Richard Newman: “The Godless Month”




This month the Shinto gods have left their shrines
to holiday at their annual convention,
eat rice cakes, take hot baths, and sip rice wines.
This month 8 million gods have left their shrines,
and yet our world still twirls without divines.
We wonder if they ever paid attention.
For nothing we’ve left sake in their shrines
while they lounge at their annual convention.

The month we held our wedding ceremony
the Shinto gods had already left the shrine.
Our priest performed the rites of matrimony
the godless month we had our ceremony—
costumes and chanting, beautiful baloney.
We’re married still, but stuck in quarantine
because we held our wedding ceremony
the month the Shinto gods had left the shrine.

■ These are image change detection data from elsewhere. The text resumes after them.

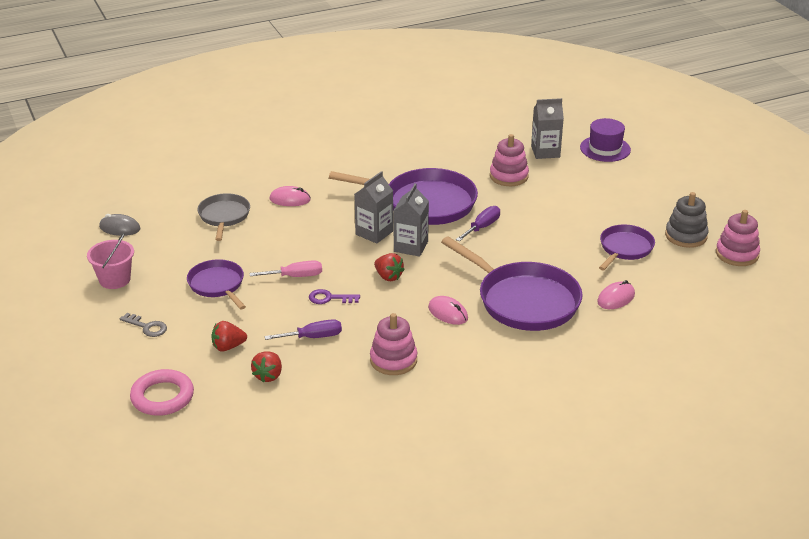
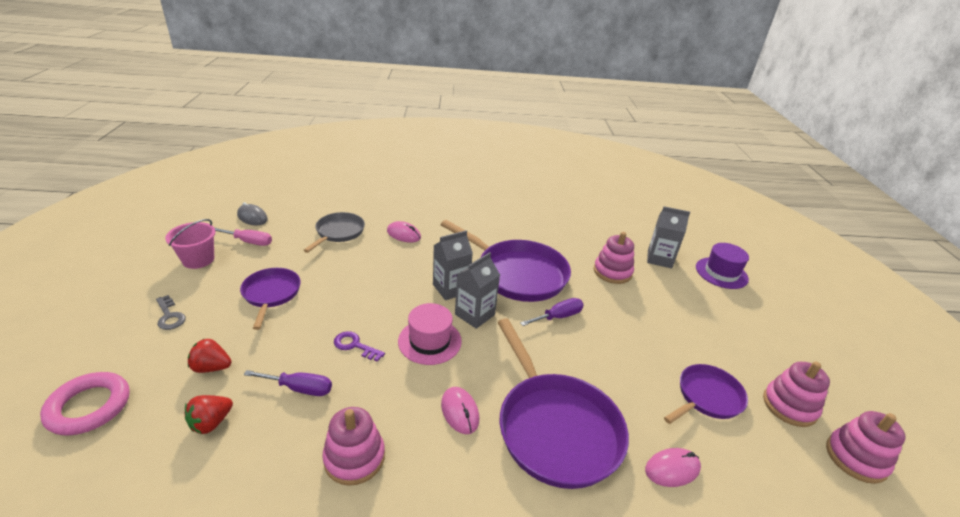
camera: 20 degrees right, 0 degrees up
(295, 276) = (345, 309): pink screwdriver -> pink screwdriver (249, 242)
(388, 276) = (429, 341): red strawberry -> pink hat
(686, 236) = (789, 406): grey stacking toy -> pink stacking toy

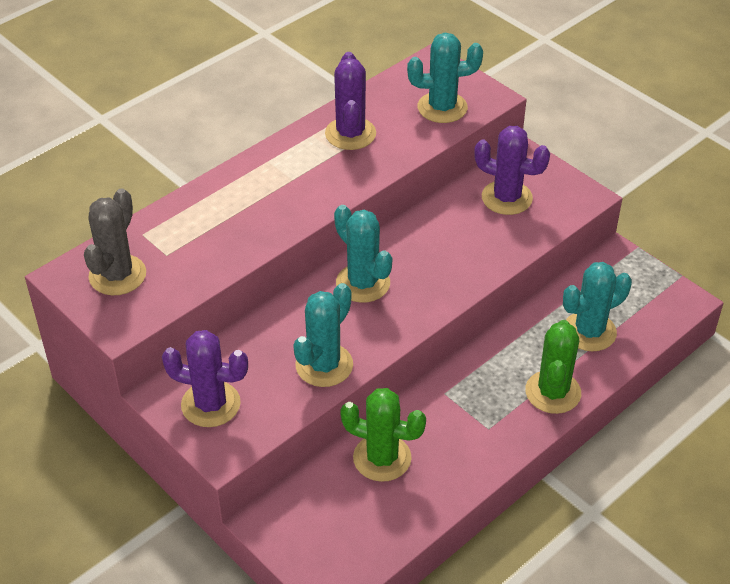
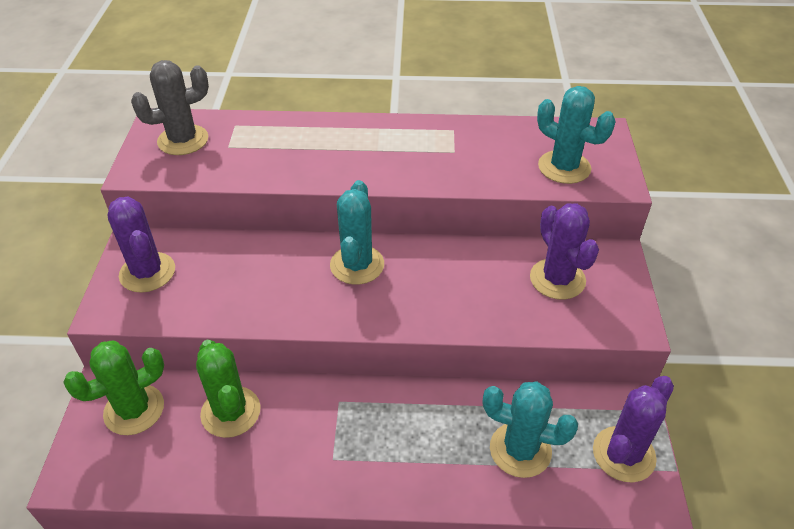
camera: 45 degrees right, 0 degrees up
(324, 365) = (248, 303): turquoise cactus -> none
(350, 134) = (464, 144): purple cactus -> purple cactus (623, 454)
(553, 392) = (421, 475): green cactus -> green cactus (134, 410)

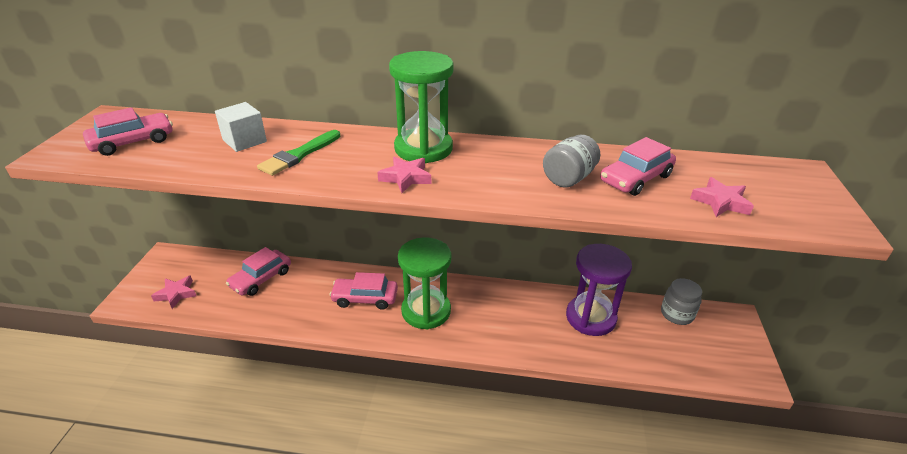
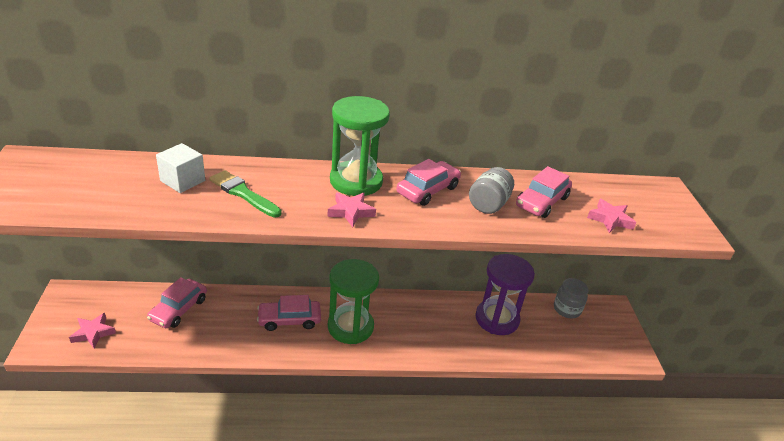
camera: 15 degrees left, 0 degrees up
(133, 142) = (67, 187): pink car -> pink car (428, 190)
(299, 155) = (243, 193): green brush -> green brush turned 105 degrees clockwise

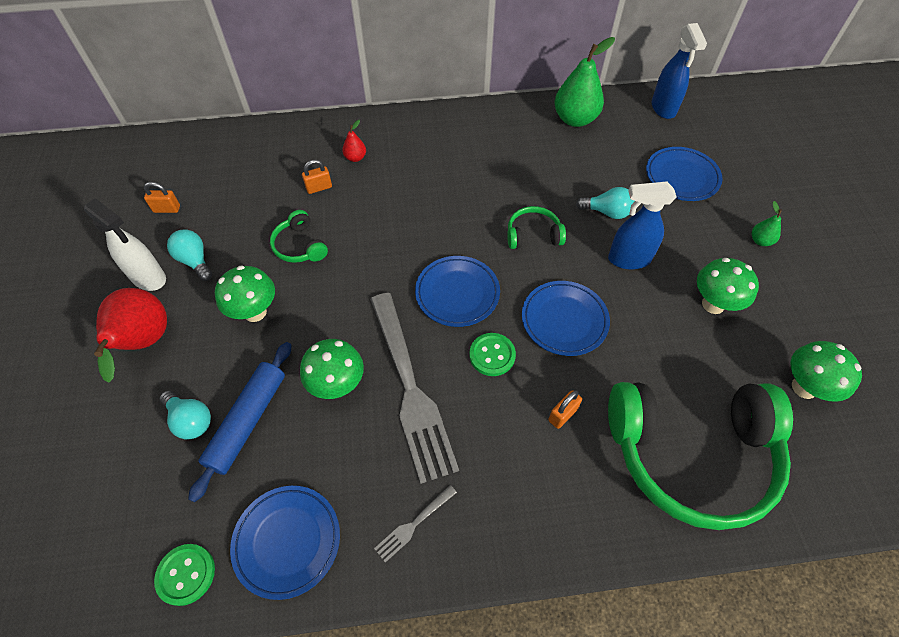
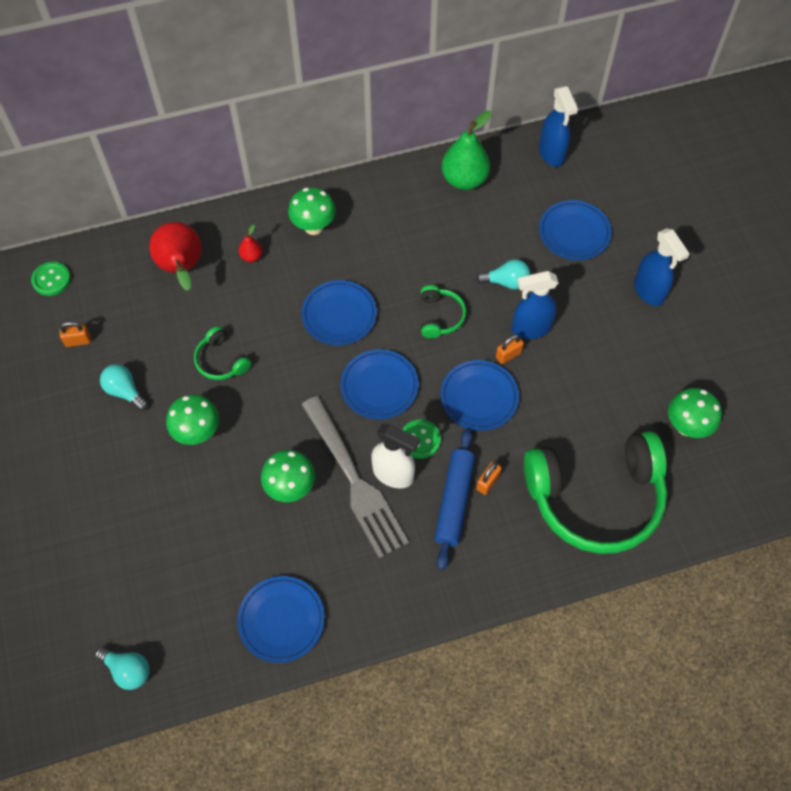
camera: 10 degrees left, 5 degrees up
(144, 343) = (105, 478): red pear -> red pear (182, 269)
(149, 278) = (86, 415): white spray bottle -> white spray bottle (393, 474)
(186, 574) = (207, 658): green button -> green button (51, 280)
(191, 420) = (171, 539): turquoise light bulb -> turquoise light bulb (128, 670)
(248, 421) = (221, 531): blue rolling pin -> blue rolling pin (454, 501)
(319, 187) = (223, 295): orange padlock -> orange padlock (508, 355)
(414, 524) = (380, 590): grey fork -> none
(429, 220) = (339, 315): none -> blue plate
(533, 235) = (440, 316): green headphones -> green headphones turned 105 degrees clockwise
(713, 304) = (608, 362): green mushroom -> green mushroom (313, 227)
(760, 241) = (649, 291): green pear -> blue spray bottle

We offered up our prayers and chanted verses
to gods who weren’t there for the ceremony.
We got the same luck, both blessings and curses,
regardless of our offerings, prayers, verses,
the mop that cleansed bad spirits—but what’s worse is,
despite no gods, the priests still made their money.
We offered up the prayers and chanted verses
to family and ourselves at our ceremony.


Richard Newman is the author of three books of poetry and one novel. His work has appeared in American Journal of Poetry, Best American Poetry, Crab Orchard Review, Valparaiso Poetry Review, and many other periodicals and anthologies. He currently teaches at Al AKhawayn University in Ifrane, Morocco, where he lives with his family.